Aglais io, the European peacock, more commonly known simply as the peacock butterfly, is a colourful butterfly, found in Europe and temperate Asia as far east as Japan. It was formerly classified as the only member of the genusInachis (the name is derived from Greek mythology, meaning Io, the daughter of Inachus. It should not be confused or classified with the "American peacocks" in the genus Anartia; these are not close relatives of the Eurasian species.

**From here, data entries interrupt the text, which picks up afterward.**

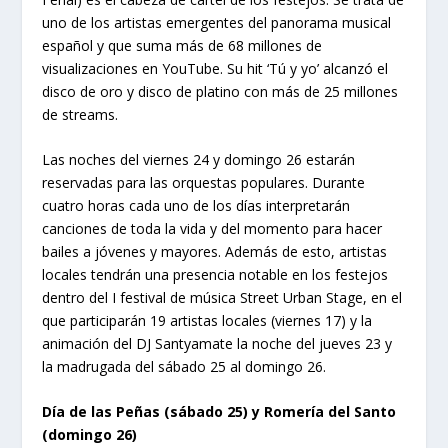
uno de los artistas emergentes del panorama musical
español y que suma más de 68 millones de
visualizaciones en YouTube. Su hit ‘Tú y yo’ alcanzó el
disco de oro y disco de platino con más de 25 millones
de streams.
Las noches del viernes 24 y domingo 26 estarán
reservadas para las orquestas populares. Durante
cuatro horas cada uno de los días interpretarán
canciones de toda la vida y del momento para hacer
bailes a jóvenes y mayores. Además de esto, artistas
locales tendrán una presencia notable en los festejos
dentro del I festival de música Street Urban Stage, en el
que participarán 19 artistas locales (viernes 17) y la
animación del DJ Santyamate la noche del jueves 23 y
la madrugada del sábado 25 al domingo 26.
Día de las Peñas (sábado 25) y Romería del Santo
(domingo 26)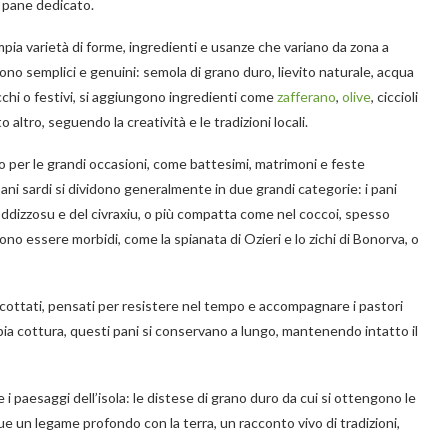
o pane dedicato.
mpia varietà di forme, ingredienti e usanze che variano da zona a
sono semplici e genuini: semola di grano duro, lievito naturale, acqua
ricchi o festivi, si aggiungono ingredienti come
zafferano
,
olive
, ciccioli
 altro, seguendo la creatività e le tradizioni locali.
mano per le grandi occasioni, come battesimi, matrimoni e feste
pani sardi si dividono generalmente in due grandi categorie: i pani
ddizzosu e del civraxiu, o più compatta come nel coccoi, spesso
sono essere morbidi, come la spianata di Ozieri e lo zichi di Bonorva, o
scottati, pensati per resistere nel tempo e accompagnare i pastori
pia cottura, questi pani si conservano a lungo, mantenendo intatto il
 i paesaggi dell’isola: le distese di grano duro da cui si ottengono le
e un legame profondo con la terra, un racconto vivo di tradizioni,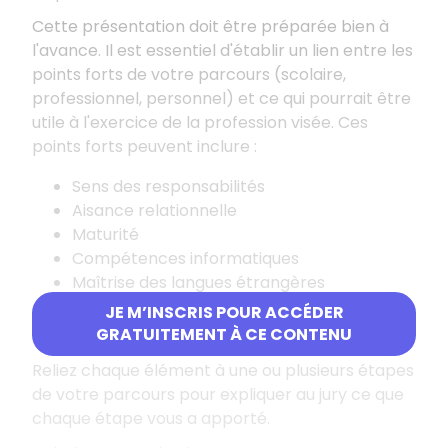
Cette présentation doit être préparée bien à
l'avance. Il est essentiel d'établir un lien entre les
points forts de votre parcours (scolaire,
professionnel, personnel) et ce qui pourrait être
utile à l'exercice de la profession visée. Ces
points forts peuvent inclure
:
Sens des responsabilités
Aisance relationnelle
Maturité
Compétences informatiques
Maîtrise des langues étrangères
Adaptabilité
JE M’INSCRIS POUR ACCÉDER
Goût pour le travail d'équipe
GRATUITEMENT À CE CONTENU
Reliez chaque élément à une ou plusieurs étapes
de votre parcours pour expliquer au jury ce que
chaque étape vous a apporté.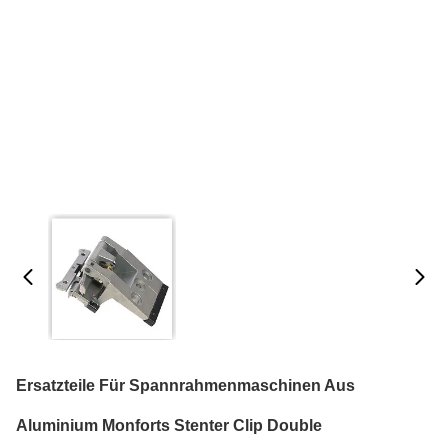
Ersatzteile Für Spannrahmenmaschinen Aus
Aluminium Monforts Stenter Clip Double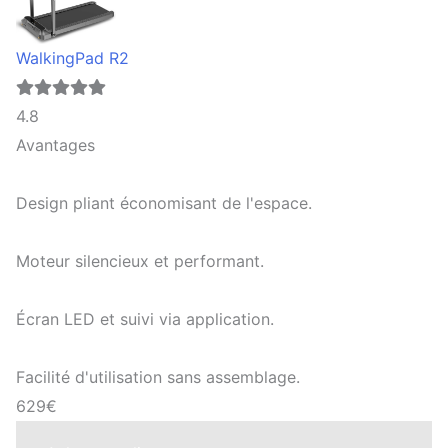
WalkingPad R2
4.8
Avantages
Design pliant économisant de l'espace.
Moteur silencieux et performant.
Écran LED et suivi via application.
Facilité d'utilisation sans assemblage.
629€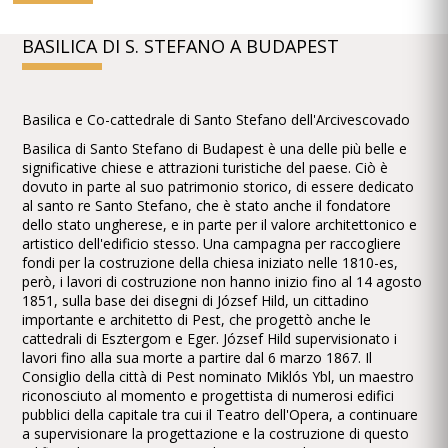
BASILICA DI S. STEFANO A BUDAPEST
Basilica e Co-cattedrale di Santo Stefano dell'Arcivescovado
Basilica di Santo Stefano di Budapest è una delle più belle e
significative chiese e attrazioni turistiche del paese. Ciò è
dovuto in parte al suo patrimonio storico, di essere dedicato
al santo re Santo Stefano, che è stato anche il fondatore
dello stato ungherese, e in parte per il valore architettonico e
artistico dell'edificio stesso. Una campagna per raccogliere
fondi per la costruzione della chiesa iniziato nelle 1810-es,
però, i lavori di costruzione non hanno inizio fino al 14 agosto
1851, sulla base dei disegni di József Hild, un cittadino
importante e architetto di Pest, che progettò anche le
cattedrali di Esztergom e Eger. József Hild supervisionato i
lavori fino alla sua morte a partire dal 6 marzo 1867. Il
Consiglio della città di Pest nominato Miklós Ybl, un maestro
riconosciuto al momento e progettista di numerosi edifici
pubblici della capitale tra cui il Teatro dell'Opera, a continuare
a supervisionare la progettazione e la costruzione di questo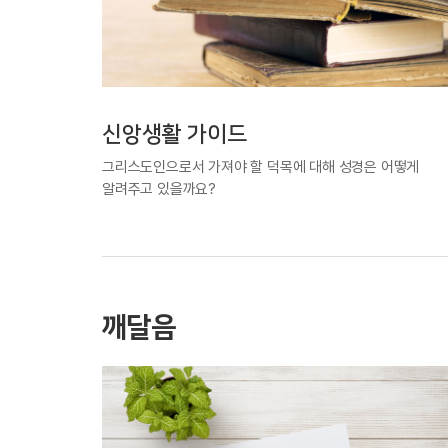
신앙생활 가이드
그리스도인으로서 가져야 할 덕목에 대해 성경은 어떻게
알려주고 있을까요?
깨달음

The peacock butterfly is resident in much of its range, often wintering in buildings or trees. It therefore often appears quite early in spring. The peacock butterfly has figured in research in which the role of eyespots as an anti-predator mechanism has been investigated. The peacock is expanding its range and is not known to be threatened.The butterfly has a wingspan of 50 to 55 mm. The base colour of the wings is a rusty red, and at each wingtip it bears a distinctive, black, blue and yellow eyespot. The underside is a cryptically coloured dark brown or black.
There are two subspecies: A. io caucasica (Jachontov, 1912), found in Azerbaijan, and A. io geisha (Stichel, 1908), found in Japan and the Russian Far East.

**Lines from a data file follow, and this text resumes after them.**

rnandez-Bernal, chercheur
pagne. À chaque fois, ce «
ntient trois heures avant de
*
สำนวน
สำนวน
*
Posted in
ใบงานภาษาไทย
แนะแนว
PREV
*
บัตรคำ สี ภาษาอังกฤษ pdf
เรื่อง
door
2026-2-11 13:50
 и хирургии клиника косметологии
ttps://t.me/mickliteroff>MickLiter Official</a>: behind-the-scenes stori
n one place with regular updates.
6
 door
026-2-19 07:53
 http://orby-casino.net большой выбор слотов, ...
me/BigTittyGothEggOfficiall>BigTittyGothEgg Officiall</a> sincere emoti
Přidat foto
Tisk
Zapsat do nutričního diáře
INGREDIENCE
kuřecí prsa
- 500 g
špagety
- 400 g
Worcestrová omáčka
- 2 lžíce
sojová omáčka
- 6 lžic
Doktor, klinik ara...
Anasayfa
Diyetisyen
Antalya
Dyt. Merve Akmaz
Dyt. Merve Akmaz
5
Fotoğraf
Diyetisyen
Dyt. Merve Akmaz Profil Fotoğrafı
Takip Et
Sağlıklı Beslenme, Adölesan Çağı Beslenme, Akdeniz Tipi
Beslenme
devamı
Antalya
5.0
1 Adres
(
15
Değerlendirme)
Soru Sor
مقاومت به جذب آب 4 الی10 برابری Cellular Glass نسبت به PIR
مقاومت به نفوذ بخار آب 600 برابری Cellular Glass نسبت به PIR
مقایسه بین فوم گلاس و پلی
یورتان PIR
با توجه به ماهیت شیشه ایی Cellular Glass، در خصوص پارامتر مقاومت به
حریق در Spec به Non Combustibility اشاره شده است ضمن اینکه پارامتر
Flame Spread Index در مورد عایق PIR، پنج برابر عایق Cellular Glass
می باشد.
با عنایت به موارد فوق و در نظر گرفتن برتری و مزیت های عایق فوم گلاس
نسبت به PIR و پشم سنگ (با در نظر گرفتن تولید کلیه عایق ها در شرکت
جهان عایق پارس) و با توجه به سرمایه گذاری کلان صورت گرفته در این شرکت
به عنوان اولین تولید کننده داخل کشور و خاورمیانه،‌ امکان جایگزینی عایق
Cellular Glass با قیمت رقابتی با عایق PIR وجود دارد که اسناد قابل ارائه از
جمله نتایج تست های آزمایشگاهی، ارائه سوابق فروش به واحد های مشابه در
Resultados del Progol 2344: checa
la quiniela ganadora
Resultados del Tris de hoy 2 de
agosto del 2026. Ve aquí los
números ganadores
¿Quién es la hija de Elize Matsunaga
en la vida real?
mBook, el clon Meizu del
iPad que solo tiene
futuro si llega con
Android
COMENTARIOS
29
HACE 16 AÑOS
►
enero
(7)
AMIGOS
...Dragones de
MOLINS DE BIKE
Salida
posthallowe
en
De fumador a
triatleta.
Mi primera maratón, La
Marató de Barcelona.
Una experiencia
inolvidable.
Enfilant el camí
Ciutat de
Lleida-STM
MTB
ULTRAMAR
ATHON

The peacock can be found in woods, fields, meadows, pastures, parks, and gardens, from lowlands up to 2,500 metres (8,200 ft) elevation. It is a relatively common butterfly, seen in many European parks and gardens. The peacock male exhibits territorial behaviour, in many cases territories being selected en route of the females to oviposition sites.
The butterfly hibernates over winter before laying its eggs in early spring, in batches of up to 400 at a time. The eggs are ribbed, olive green, and laid on the upper parts and the undersides of leaves of nettle plants and hops. The caterpillars, which are shiny black with six rows of barbed spikes and a series of white dots on each segment, and which have a shiny black head, hatch after about a week. The chrysalis may be either grey, brown, or green in colour and may have a blackish tinge. The caterpillars grow up to 42 mm in length.
The recorded food plants of the European peacock are stinging nettle (Urtica dioica), hop (Humulus lupulus), and the small nettle (Urtica urens).
The adult butterflies drink nectar from a wide variety of flowering plants, including buddleia, willows, dandelions, wild marjoram, danewort, hemp agrimony, and clover; they also utilize tree sap and rotten fruit.